PAGE EXCERPT Block Start
Black Tuesday in Europe: special services fail
Read on the website Vestnik Kavkaza“The terrorists who organized the terrorist attacks in Brussels were very seriously prepared,” Adalbi Shkhagoshev, member of the State Duma Committee on International Affairs, commented on the attacks committed on March 22nd in Brussels.
“It is not very difficult for well-trained people to carry out a terrorist attack in any city,” Shkhagoshev says, as a professional. In the early 1990s he was the senior officer in the Department for the Struggle against Organized Crime in the Interior Ministry of the Republic of Kabardino-Balkaria; he lost both hands during the detection of a criminal.
According to Shkhagoshev, the work of the security services was not satisfying: “Knowing the operating status of the terrorist cell in Belgium, it was possible to work in a different way. They were warned and somehow were not able to react in time. The whole world is warned that there is a network built, a radical pyramid. According to the figures of the special services of the European countries, there are 2500 active representatives of ISIS, at least the people who support them very seriously, they are financed, trained. This is a whole army. It is not just a particular cell. Therefore, it is possible to carry out not just a local terrorist act, when a suicide bomber blows up, commits such a crime, but there are dozens, at least, of people who were involved in this terrorist attack.”
Shkhagoshev thinks the way out is consolidation of the security services: “Full consolidation is not possible due to the different geopolitical problems that there are now in the relations between the West and Russia, the EU and Russia. However, we will apply tactics of forced cooperation. We will make them work together like in Syria, for example. We didn’t become friends with the United States, but we are solving this problem together now, because it is just an offer you cannot refuse. There is simply no other way.”
Shkhagoshev thinks it is necessary to open a second front in the fight against the recruiters’ network: “Now the construction of the so-called Caliphate is not possible. Organized resistance moves slowly. And this means that an order was given to the recruiters, ‘Let's excite the whole world, but we will find another territory." Our legislation is quite serious. Particularly, it has no analogues in the world, because crimes are being committed since the 90s, and we are improving the laws. But I support a tightening of punishment for the recruiters. A terrorist, if we are talking about him, gets life imprisonment, in some countries, the death penalty. A recruiter receives several years, up to 5, up to 10 years. Who deserves a life sentence more? A terrorist who commits a crime, or a person who has recruited dozens of people who will commit crimes? A recruiter has to get a life sentence.”
PAGE EXCERPT Block End
TASKS FOR THIS EXERCISE:
1. Answer these questions using the article on the Brussels attacks.
(a) On what date were the attacks in Brussels committed?
(b) What did Shkhagoshev lose during the detection of a criminal?
(c) According to the special services of European countries, how many active representatives of ISIS are there?
2. Duplicate everything in the article on the Brussels attacks from "Black Tuesday in" down to "22nd in Brussels.".
3. List every independent country named in the article on the Brussels attacks.
MATERIAL SUPPLIED Block Start
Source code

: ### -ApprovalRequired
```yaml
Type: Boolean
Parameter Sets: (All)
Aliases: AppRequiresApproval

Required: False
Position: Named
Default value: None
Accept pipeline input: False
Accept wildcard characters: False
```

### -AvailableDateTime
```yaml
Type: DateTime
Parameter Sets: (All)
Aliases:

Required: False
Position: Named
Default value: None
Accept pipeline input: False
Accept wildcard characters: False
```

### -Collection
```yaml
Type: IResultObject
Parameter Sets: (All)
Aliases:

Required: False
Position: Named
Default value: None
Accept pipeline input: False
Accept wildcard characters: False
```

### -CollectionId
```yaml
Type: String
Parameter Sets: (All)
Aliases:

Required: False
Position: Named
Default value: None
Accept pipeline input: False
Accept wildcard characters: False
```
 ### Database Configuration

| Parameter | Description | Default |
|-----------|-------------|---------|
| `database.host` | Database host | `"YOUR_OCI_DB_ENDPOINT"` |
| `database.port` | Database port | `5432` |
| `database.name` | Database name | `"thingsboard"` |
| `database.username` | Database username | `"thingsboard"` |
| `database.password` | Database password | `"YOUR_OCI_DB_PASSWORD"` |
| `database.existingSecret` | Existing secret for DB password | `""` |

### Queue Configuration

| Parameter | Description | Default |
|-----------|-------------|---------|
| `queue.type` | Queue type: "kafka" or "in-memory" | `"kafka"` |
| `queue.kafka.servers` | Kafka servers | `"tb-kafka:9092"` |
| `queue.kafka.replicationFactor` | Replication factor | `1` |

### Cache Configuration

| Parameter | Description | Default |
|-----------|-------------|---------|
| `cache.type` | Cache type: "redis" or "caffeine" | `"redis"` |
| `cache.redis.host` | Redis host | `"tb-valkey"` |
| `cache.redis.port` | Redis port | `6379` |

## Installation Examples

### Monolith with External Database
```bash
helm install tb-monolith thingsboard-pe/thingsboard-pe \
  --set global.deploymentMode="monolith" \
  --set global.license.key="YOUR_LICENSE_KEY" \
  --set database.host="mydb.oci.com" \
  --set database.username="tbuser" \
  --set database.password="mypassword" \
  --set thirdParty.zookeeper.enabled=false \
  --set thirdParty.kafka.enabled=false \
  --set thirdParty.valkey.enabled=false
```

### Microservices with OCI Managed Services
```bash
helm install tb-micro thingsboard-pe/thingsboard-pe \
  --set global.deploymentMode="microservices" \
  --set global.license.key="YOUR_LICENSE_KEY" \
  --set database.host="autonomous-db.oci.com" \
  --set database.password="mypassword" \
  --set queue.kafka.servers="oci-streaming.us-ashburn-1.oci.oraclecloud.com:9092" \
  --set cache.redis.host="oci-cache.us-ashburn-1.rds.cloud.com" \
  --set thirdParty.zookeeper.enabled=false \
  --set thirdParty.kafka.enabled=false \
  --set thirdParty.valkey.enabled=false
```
MATERIAL SUPPLIED Block End
WRITTEN ANSWERS:
1.
(a) March 22nd
(b) Both hands
(c) 2500

2.
Black Tuesday in Europe: special services fail
Read on the website Vestnik Kavkaza“The terrorists who organized the terrorist attacks in Brussels were very seriously prepared,” Adalbi Shkhagoshev, member of the State Duma Committee on International Affairs, commented on the attacks committed on March 22nd in Brussels.

3.
Belgium
Russia
Syria
the United States